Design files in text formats
□ □ □ □ □ □ □

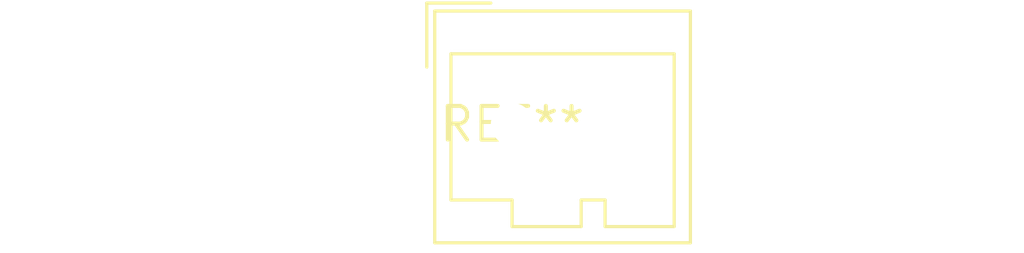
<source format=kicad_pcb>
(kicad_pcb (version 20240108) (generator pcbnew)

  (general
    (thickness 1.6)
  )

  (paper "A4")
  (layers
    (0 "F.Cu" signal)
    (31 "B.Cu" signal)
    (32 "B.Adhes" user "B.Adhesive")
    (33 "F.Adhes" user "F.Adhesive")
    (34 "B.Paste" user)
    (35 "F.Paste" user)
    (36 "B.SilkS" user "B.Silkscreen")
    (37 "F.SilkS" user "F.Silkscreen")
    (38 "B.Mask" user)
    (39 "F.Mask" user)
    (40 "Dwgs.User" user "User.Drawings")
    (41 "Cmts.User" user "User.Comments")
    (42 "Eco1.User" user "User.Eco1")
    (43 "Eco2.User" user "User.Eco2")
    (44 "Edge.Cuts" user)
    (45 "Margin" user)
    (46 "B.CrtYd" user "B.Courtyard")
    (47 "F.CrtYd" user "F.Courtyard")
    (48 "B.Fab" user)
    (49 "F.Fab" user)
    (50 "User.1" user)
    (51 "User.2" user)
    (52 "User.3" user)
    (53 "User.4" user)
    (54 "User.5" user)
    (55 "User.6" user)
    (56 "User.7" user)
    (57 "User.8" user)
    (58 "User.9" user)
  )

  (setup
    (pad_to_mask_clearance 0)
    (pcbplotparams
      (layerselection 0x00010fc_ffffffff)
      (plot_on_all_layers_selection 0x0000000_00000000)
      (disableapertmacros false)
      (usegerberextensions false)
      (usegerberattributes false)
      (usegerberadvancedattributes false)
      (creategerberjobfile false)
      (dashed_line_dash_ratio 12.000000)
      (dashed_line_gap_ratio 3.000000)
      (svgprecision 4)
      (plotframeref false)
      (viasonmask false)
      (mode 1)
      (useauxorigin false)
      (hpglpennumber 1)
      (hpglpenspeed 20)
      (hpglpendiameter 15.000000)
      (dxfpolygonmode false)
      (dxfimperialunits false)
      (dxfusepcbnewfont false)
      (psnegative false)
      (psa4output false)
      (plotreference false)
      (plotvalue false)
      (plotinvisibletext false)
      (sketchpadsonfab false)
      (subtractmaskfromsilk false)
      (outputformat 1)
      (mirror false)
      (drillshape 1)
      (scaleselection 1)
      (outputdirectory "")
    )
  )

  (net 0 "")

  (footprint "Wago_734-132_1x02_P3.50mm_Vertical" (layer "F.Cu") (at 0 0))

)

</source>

□ □ □ □ □ □ □

- EXERCISE INSTRUCTIONS
The line with "(plot_on_all_layers_selection 0x0000000_00000000)" marks the end: restate word for word every line from the top of the data through that one, omitting pictures.

- ANSWER SECTION
<source format=kicad_pcb>
(kicad_pcb (version 20240108) (generator pcbnew)

  (general
    (thickness 1.6)
  )

  (paper "A4")
  (layers
    (0 "F.Cu" signal)
    (31 "B.Cu" signal)
    (32 "B.Adhes" user "B.Adhesive")
    (33 "F.Adhes" user "F.Adhesive")
    (34 "B.Paste" user)
    (35 "F.Paste" user)
    (36 "B.SilkS" user "B.Silkscreen")
    (37 "F.SilkS" user "F.Silkscreen")
    (38 "B.Mask" user)
    (39 "F.Mask" user)
    (40 "Dwgs.User" user "User.Drawings")
    (41 "Cmts.User" user "User.Comments")
    (42 "Eco1.User" user "User.Eco1")
    (43 "Eco2.User" user "User.Eco2")
    (44 "Edge.Cuts" user)
    (45 "Margin" user)
    (46 "B.CrtYd" user "B.Courtyard")
    (47 "F.CrtYd" user "F.Courtyard")
    (48 "B.Fab" user)
    (49 "F.Fab" user)
    (50 "User.1" user)
    (51 "User.2" user)
    (52 "User.3" user)
    (53 "User.4" user)
    (54 "User.5" user)
    (55 "User.6" user)
    (56 "User.7" user)
    (57 "User.8" user)
    (58 "User.9" user)
  )

  (setup
    (pad_to_mask_clearance 0)
    (pcbplotparams
      (layerselection 0x00010fc_ffffffff)
      (plot_on_all_layers_selection 0x0000000_00000000)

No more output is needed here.